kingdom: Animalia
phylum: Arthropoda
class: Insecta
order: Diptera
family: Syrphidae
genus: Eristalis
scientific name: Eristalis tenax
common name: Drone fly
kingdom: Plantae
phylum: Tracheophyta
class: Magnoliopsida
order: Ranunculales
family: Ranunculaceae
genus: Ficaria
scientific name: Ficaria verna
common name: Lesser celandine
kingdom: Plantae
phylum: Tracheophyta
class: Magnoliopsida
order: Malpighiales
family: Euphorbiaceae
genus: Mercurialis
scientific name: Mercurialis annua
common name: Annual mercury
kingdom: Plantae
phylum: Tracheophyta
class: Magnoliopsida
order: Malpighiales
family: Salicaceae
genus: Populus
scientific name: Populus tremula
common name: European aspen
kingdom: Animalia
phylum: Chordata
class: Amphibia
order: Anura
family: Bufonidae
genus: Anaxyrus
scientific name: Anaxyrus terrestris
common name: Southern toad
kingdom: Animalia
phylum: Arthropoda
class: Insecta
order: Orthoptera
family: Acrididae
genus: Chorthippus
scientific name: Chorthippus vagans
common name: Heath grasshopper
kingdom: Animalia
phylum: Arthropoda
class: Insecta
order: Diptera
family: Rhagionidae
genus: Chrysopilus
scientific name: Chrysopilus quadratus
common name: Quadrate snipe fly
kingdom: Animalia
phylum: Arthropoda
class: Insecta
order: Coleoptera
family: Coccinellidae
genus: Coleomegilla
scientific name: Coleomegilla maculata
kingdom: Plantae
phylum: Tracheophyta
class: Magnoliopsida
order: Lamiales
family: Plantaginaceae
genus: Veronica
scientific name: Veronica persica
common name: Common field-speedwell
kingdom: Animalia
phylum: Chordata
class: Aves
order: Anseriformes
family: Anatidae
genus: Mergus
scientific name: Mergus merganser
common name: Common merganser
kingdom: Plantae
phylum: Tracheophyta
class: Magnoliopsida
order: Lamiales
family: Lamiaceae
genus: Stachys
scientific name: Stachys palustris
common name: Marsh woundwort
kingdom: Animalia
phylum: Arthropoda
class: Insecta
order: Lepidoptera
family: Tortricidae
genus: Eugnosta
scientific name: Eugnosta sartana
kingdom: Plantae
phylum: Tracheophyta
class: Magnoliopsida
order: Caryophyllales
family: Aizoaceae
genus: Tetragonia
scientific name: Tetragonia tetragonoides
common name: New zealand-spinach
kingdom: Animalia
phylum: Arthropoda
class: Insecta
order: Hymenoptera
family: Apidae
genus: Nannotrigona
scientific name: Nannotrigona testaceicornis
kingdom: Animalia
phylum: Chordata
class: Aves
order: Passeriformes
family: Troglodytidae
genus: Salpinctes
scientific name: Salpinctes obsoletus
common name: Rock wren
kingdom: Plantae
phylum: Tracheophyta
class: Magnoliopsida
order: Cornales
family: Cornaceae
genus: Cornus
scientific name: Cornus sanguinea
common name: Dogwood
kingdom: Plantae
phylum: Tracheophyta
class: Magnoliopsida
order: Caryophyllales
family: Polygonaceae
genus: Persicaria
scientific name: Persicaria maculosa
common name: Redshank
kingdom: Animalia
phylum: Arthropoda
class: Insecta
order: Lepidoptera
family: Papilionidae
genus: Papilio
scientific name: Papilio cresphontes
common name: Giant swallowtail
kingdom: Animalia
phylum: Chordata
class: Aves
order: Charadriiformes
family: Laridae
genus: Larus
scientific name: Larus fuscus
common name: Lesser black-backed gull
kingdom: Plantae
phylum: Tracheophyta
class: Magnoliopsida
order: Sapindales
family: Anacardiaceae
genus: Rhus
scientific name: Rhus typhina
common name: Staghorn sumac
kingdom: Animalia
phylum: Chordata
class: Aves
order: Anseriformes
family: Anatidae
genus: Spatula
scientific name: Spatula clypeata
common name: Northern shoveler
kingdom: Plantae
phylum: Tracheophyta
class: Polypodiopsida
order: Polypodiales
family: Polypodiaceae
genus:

= = = =

Objective: Reproduce every line of the entries above verbatim, keeping their order.

Written answer:
kingdom: Animalia
phylum: Arthropoda
class: Insecta
order: Diptera
family: Syrphidae
genus: Eristalis
scientific name: Eristalis tenax
common name: Drone fly
kingdom: Plantae
phylum: Tracheophyta
class: Magnoliopsida
order: Ranunculales
family: Ranunculaceae
genus: Ficaria
scientific name: Ficaria verna
common name: Lesser celandine
kingdom: Plantae
phylum: Tracheophyta
class: Magnoliopsida
order: Malpighiales
family: Euphorbiaceae
genus: Mercurialis
scientific name: Mercurialis annua
common name: Annual mercury
kingdom: Plantae
phylum: Tracheophyta
class: Magnoliopsida
order: Malpighiales
family: Salicaceae
genus: Populus
scientific name: Populus tremula
common name: European aspen
kingdom: Animalia
phylum: Chordata
class: Amphibia
order: Anura
family: Bufonidae
genus: Anaxyrus
scientific name: Anaxyrus terrestris
common name: Southern toad
kingdom: Animalia
phylum: Arthropoda
class: Insecta
order: Orthoptera
family: Acrididae
genus: Chorthippus
scientific name: Chorthippus vagans
common name: Heath grasshopper
kingdom: Animalia
phylum: Arthropoda
class: Insecta
order: Diptera
family: Rhagionidae
genus: Chrysopilus
scientific name: Chrysopilus quadratus
common name: Quadrate snipe fly
kingdom: Animalia
phylum: Arthropoda
class: Insecta
order: Coleoptera
family: Coccinellidae
genus: Coleomegilla
scientific name: Coleomegilla maculata
kingdom: Plantae
phylum: Tracheophyta
class: Magnoliopsida
order: Lamiales
family: Plantaginaceae
genus: Veronica
scientific name: Veronica persica
common name: Common field-speedwell
kingdom: Animalia
phylum: Chordata
class: Aves
order: Anseriformes
family: Anatidae
genus: Mergus
scientific name: Mergus merganser
common name: Common merganser
kingdom: Plantae
phylum: Tracheophyta
class: Magnoliopsida
order: Lamiales
family: Lamiaceae
genus: Stachys
scientific name: Stachys palustris
common name: Marsh woundwort
kingdom: Animalia
phylum: Arthropoda
class: Insecta
order: Lepidoptera
family: Tortricidae
genus: Eugnosta
scientific name: Eugnosta sartana
kingdom: Plantae
phylum: Tracheophyta
class: Magnoliopsida
order: Caryophyllales
family: Aizoaceae
genus: Tetragonia
scientific name: Tetragonia tetragonoides
common name: New zealand-spinach
kingdom: Animalia
phylum: Arthropoda
class: Insecta
order: Hymenoptera
family: Apidae
genus: Nannotrigona
scientific name: Nannotrigona testaceicornis
kingdom: Animalia
phylum: Chordata
class: Aves
order: Passeriformes
family: Troglodytidae
genus: Salpinctes
scientific name: Salpinctes obsoletus
common name: Rock wren
kingdom: Plantae
phylum: Tracheophyta
class: Magnoliopsida
order: Cornales
family: Cornaceae
genus: Cornus
scientific name: Cornus sanguinea
common name: Dogwood
kingdom: Plantae
phylum: Tracheophyta
class: Magnoliopsida
order: Caryophyllales
family: Polygonaceae
genus: Persicaria
scientific name: Persicaria maculosa
common name: Redshank
kingdom: Animalia
phylum: Arthropoda
class: Insecta
order: Lepidoptera
family: Papilionidae
genus: Papilio
scientific name: Papilio cresphontes
common name: Giant swallowtail
kingdom: Animalia
phylum: Chordata
class: Aves
order: Charadriiformes
family: Laridae
genus: Larus
scientific name: Larus fuscus
common name: Lesser black-backed gull
kingdom: Plantae
phylum: Tracheophyta
class: Magnoliopsida
order: Sapindales
family: Anacardiaceae
genus: Rhus
scientific name: Rhus typhina
common name: Staghorn sumac
kingdom: Animalia
phylum: Chordata
class: Aves
order: Anseriformes
family: Anatidae
genus: Spatula
scientific name: Spatula clypeata
common name: Northern shoveler
kingdom: Plantae
phylum: Tracheophyta
class: Polypodiopsida
order: Polypodiales
family: Polypodiaceae
genus:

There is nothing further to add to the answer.